BHF pays tribute to Professor Desmond Julian
BHF pays tribute to Professor Desmond Julian, our former Medical Director and a pioneer in heart attack care.
In the 1960s, treatment for people who had suffered a heart attack was limited to bed rest and pain relief. As a result, most of these patients died within a year and many others went on to suffer long-term health problems, such as abnormal heart rhythms and heart failure.

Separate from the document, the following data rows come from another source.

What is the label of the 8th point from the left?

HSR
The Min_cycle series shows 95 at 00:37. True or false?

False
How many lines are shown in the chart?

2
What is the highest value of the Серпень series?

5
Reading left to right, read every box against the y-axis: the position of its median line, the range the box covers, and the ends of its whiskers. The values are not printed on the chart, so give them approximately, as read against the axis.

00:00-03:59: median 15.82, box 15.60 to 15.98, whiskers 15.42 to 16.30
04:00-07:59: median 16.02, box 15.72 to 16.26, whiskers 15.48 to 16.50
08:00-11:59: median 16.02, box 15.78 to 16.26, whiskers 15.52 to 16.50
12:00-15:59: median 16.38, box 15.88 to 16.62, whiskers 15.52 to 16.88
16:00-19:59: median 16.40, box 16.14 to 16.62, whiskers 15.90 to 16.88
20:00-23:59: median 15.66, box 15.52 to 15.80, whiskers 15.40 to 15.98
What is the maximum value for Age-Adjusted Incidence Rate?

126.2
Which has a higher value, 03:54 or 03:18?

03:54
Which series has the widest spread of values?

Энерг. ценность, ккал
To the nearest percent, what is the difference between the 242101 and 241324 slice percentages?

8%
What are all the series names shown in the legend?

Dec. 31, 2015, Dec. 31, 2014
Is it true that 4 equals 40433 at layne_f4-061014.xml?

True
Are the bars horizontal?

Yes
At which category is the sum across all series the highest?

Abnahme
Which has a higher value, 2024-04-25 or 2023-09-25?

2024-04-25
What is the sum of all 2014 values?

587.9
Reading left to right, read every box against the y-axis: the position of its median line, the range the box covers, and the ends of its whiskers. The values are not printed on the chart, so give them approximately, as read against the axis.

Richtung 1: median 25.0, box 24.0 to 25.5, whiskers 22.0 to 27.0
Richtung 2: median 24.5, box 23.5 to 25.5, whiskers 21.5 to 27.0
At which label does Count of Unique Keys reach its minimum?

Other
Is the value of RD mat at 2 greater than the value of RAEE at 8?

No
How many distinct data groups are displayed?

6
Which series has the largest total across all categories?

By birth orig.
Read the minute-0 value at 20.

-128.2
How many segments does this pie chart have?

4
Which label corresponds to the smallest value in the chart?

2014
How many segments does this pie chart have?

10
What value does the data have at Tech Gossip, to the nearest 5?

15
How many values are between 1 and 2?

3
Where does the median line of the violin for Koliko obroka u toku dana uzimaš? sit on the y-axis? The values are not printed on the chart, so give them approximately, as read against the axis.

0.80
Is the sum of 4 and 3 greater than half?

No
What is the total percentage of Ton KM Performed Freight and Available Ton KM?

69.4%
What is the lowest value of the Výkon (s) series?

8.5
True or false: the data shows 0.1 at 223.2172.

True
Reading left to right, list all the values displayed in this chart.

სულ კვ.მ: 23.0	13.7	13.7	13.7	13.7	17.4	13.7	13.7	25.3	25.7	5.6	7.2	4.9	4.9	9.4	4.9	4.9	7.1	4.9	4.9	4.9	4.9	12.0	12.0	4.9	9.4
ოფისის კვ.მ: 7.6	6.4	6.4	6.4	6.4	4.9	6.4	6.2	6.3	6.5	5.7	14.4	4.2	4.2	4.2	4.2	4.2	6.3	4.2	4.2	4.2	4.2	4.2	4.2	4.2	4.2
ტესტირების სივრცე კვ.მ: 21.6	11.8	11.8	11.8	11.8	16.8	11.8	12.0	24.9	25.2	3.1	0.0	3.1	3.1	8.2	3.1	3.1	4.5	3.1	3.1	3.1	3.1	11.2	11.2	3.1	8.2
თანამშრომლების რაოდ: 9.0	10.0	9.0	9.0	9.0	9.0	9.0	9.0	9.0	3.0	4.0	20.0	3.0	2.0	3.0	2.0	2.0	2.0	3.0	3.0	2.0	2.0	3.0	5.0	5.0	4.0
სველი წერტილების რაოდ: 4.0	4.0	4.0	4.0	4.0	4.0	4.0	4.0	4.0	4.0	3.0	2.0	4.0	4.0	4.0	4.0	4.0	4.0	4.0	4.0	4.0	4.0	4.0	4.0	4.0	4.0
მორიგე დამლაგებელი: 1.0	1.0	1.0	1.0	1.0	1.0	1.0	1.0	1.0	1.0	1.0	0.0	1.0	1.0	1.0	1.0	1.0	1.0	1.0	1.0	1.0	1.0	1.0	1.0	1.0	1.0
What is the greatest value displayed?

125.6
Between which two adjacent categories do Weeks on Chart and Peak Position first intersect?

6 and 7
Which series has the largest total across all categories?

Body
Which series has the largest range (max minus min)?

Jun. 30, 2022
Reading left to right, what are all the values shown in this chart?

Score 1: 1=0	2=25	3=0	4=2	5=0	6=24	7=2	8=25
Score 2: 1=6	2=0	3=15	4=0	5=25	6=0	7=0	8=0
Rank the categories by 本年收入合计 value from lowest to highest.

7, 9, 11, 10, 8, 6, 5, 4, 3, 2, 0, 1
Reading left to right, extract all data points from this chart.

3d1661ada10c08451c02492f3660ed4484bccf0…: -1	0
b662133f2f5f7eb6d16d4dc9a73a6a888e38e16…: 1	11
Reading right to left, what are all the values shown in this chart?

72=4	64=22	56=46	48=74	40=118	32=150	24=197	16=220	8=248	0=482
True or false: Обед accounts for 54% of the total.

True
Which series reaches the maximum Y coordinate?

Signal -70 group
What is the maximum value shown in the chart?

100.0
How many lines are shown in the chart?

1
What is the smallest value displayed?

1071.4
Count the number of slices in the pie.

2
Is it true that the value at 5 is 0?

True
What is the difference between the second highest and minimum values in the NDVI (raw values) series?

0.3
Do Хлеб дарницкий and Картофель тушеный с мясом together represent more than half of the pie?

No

It was Desmond Julian, BHF Professor of Cardiology at the Freeman Hospital in Newcastle between 1974 and 1986, who radically changed how heart attack patients were cared for. As a visiting junior doctor in Australia he was one of the first people in the world to propose coronary care units, which have since transformed care for heart attack patients across the globe. He recognised that heart attack patients needed to be treated differently to general patients and came up with the idea of a specialised unit for cardiac care.
At the time, the lack of treatments meant that after a heart attack, many recovering patients developed a life-threatening abnormal heart rhythm, leading to cardiac arrest (in which the heart stops pumping blood around the body). In the early 1960s few heart attack patients - even those in hospital - survived a cardiac arrest. One reason was that they were being looked after on general medical wards, scattered throughout the hospital, which lacked the skills and equipment at hand to deal with a life-threatening cardiac emergency.
On his return to Edinburgh in 1964, the BHF funded equipment for Dr Julian to set up a coronary care unit, working with Dr (later BHF Professor) Michael Oliver. Dr Julian showed that having heart patients on one ward, monitoring them continuously, and having the right equipment and staff on standby for emergencies increased survival rates. His measures included:
Despite initial opposition to this approach, including concerns that rushing patients to hospital by ambulance and surrounding them with monitoring equipment would “frighten people to death”, the Edinburgh coronary care unit immediately proved its worth. In its first year the unit reduced deaths by more than 30 per cent. Soon hospitals around the world were following their example and further improving survival rates.
Since the 1960s the annual number of deaths from heart attacks in the UK has more than halved, thanks in part to Professor Julian’s vision and the work of the coronary care units now established throughout the country.